Wardle didn’t advise consumer goods executives to transform their marketing strategies or rebuild their supply chain, but instead to overhaul the way they ideate to break out of the “rivers of thinking” that can often hinder, or completely block, real innovation. (By the end of his two sessions, Wardle had attendees brainstorming such un-iterative new product ideas as Dom Perignon-flavored chocolate underwear.)  

“You have to accept some aspects of inefficiency to stay true to your brand,” said CGSM speaker Zahir Dossa, founder and chief executive officer of nascent health & beauty manufacturer Function of Beauty, which makes a completely different product for every single customer and then ships it in a bottle embossed with her name. 

Dossa was responding to a question from a more traditional consumer goods executive in the audience, who asked if he’d considered preparing some product in mass quantities – or at least pre-labeling bottles with common names – in order to gain scale and efficiency. Those two standard measures of operational success aren’t diametrically opposed to innovation, but they sure can get in the way. 

“Personalization is now truly possible, and that’s really hard for the systems that we’ve built [because] systems hate change,” noted Patrick Fitzmaurice, principal at consultancy Caterpillar Farm. In assessing key takeaways during the conference’s final presentation, Fitzmaurice discussed the need for traditional companies to re-evaluate their existing go-to-market strategies to confront new marketplace realities. 

But it became clear over the conference’s three days that all the “digital transformation” taking place – rethinking strategies, reimagining tactics and rebuilding existing infrastructures – will in itself be insufficient.

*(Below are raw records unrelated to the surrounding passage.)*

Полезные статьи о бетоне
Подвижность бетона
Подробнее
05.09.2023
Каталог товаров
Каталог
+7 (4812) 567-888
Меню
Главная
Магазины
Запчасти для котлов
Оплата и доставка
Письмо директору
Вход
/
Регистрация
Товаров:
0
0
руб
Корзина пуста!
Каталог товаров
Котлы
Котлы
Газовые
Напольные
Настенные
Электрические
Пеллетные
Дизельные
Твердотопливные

Building new capabilities to address the marketplace changes that have already happened won’t be enough either. 

No, consumer goods companies will only remain relevant and successful if they take the necessary steps to develop cultures and capabilities that can continuously, relentlessly drive true business innovation. “The future is ongoing, continual disruption,” said Fitzmaurice, suggesting that the real question for traditional companies is, “How do you make a big organization nimble?”

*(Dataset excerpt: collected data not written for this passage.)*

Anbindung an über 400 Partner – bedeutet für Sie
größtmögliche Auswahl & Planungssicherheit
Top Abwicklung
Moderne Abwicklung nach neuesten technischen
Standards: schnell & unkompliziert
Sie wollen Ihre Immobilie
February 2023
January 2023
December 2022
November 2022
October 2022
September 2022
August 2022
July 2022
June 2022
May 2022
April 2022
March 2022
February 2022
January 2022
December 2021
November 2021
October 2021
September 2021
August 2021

I suspect that question will be part of the discussion again this October at the Path to Purchase Expo, where the broad agenda themes cover areas such as “The Future of Shopping” and “AI, VR & Beyond” and specific seminars will drill down into topics like facial recognition and “moment targeting.” For me, the most intriguing seminar title (given our current discussion) is “Planning for the Unplanned.”

Granted, that session will find Kellogg Co.’s Chris Perry re-examining strategies for driving impulse purchase in an omnichannel world. But that title might also serve well as the new motto for consumer goods companies, who need to put innovation at the top of the priority list so they not only can effectively address all the future disruption they’ll be facing – but might even be able to create a little disruption of their own.